Pat O’Malley
3 min readApr 28, 2022


Okay everyone, if you’ll just follow me down this way, please. Have no fear, there will be plenty of time for questions at the end of the tour. I can see some of you are already antsy to check out our next exhibit.

To your right, you’ll notice a portrait of a friendly-looking middle-aged man with long white hair. That is infamous spiritualist Samuel Dee Hoover. Born in 1804 in Boston, Massachusetts, he was by all accounts originally a well-regarded clergyman within his community.

In his early years, Hoover built himself a loving family and a distinguished reputation as an ordained minister. He despised slavery and was a vocal supporter of women’s rights, ending capital punishment and advocating union rights for workers. These causes were all dwarfed in comparison by his fascination with spiritualism or in his words “the magnetic life in all of nature.”

It was in 1851 that trouble began to surface. You see, Hoover had developed this funny habit of telling people that he was in psychic communication with luminous beings from a higher plane of existence he referred to as “The Gleaming.” These other-worldly entities were beyond our primitive human understanding and Hoover was their designated “agent on earth.”

According to Hoover, The Gleaming wanted to revolutionize the mortal realm through electrical spiritual energy. They believed in uniting mankind with a global telepathic communication system similar to a mental Internet. It all sounded pretty legitimate, though not everyone thought so.

To the unanimous eye-rolling of his former peers, Hoover left the clergy and became a professional medium. Whispers from The Gleaming led him to the locations of the sick and the dying where he introduced his controversial “magnetic healing.” This involved placing his hands on the sickly and mentally directing magnetic forces to drive the pain out of their bodies.

If that doesn’t sound crazy enough, some of these cases of magnetic healing worked! Perhaps it was some form of psychosomatic behavior or freak coincidence. Regardless, the successful cases of magnetic healing attracted a sort of cult following to Hoover and his teachings that saw significant growth in only a few years.

Then in 1854, Hoover received a prophetic vision of The Gleaming’s master-stoke. The new spiritual priority of his growing organization was to create a device that would serve as their new God; a man-made savior. It was the Golden Calf all over again, but this time Moses wasn’t around to stop them.

The ultimate purpose of this machine-god, much like Hoover himself, was notably vague. The device was designed to function as some kind of “electric thinking machine”, working like how a modern-day computer may be expected to function only on a cosmic scale.
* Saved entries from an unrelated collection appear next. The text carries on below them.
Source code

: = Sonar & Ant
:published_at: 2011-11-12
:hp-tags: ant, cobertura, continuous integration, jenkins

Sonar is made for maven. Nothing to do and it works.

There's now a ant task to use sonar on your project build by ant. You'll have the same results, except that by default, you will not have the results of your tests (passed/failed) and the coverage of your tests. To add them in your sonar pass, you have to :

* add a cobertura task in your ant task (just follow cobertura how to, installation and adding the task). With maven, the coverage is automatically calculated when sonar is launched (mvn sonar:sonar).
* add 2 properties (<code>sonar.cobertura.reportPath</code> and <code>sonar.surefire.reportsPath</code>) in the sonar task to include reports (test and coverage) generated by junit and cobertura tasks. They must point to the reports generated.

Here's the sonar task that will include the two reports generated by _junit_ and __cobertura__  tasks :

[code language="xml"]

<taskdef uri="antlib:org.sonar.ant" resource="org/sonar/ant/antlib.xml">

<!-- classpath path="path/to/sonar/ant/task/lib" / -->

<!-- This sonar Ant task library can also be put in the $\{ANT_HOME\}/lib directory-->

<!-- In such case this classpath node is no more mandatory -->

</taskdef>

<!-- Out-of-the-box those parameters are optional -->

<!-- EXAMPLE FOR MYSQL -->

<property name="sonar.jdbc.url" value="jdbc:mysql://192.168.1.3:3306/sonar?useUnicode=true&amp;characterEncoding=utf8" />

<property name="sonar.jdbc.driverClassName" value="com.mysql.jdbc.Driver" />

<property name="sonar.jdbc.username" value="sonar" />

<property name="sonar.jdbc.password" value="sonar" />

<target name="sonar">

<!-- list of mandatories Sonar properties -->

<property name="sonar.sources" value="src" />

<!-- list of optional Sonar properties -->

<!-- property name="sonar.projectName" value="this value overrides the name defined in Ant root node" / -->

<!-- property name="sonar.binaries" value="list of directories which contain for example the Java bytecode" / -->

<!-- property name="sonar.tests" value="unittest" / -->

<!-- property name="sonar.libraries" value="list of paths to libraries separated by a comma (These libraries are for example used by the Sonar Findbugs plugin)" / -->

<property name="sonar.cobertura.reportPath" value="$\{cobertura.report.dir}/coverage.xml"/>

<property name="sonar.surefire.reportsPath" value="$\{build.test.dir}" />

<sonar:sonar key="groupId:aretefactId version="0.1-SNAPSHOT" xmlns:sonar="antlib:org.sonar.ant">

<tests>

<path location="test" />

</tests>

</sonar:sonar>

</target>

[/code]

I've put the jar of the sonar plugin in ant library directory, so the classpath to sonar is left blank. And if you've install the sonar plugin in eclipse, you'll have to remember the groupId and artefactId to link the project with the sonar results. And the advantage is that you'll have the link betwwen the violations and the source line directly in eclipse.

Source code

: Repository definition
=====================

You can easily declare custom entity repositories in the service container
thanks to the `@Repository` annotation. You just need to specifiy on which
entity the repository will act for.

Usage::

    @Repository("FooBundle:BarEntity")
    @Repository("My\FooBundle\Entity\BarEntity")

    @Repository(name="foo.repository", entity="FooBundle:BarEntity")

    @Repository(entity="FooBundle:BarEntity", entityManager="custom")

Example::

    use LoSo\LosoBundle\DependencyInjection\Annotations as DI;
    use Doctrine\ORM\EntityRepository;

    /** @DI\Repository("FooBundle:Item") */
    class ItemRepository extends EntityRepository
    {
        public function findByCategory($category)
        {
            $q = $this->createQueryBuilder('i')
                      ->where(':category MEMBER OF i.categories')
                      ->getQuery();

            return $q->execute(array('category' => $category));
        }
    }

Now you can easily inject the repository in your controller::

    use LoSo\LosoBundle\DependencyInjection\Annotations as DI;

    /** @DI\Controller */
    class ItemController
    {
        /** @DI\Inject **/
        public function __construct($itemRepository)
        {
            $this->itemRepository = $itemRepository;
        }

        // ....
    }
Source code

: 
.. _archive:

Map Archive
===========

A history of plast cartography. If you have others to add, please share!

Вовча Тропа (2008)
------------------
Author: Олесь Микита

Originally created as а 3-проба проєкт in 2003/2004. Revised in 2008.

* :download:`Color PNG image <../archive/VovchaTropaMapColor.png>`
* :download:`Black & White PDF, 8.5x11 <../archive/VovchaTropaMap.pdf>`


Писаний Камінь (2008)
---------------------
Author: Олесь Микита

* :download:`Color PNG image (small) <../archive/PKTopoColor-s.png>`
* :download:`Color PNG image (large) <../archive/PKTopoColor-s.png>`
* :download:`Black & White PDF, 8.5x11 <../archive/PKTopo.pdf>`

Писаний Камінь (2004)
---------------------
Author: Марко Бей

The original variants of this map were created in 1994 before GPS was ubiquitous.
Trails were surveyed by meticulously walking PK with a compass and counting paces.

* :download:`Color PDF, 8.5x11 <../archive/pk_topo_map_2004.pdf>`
It would produce all the free energy the world would ever need, powering all other machines endlessly.

The mechanism would not only harness spiritual electricity but also house an as-yet-unborn soul set to remake the world, ushering the luminous plane into the mortal realm. The activation of the mechanism would strip away the last of humanity’s limitations and signify the fulfillment of their new God-like abilities.

You know, that old chestnut.

So like the rational people they were, Hoover and his gaggle of magnetic spiritualists followed The Gleaming’s instructions and built their new 6-foot tall God out of $2,000 worth of zinc batteries, metal balls, and thousands of copper wires, encasing it in a wooden frame.

That brings us to our exhibit over here. Do you understand now? That’s what you’ve all been staring at for the past few minutes. Behind me is the actual God-Machine built by Samuel Dee Hoover and his followers.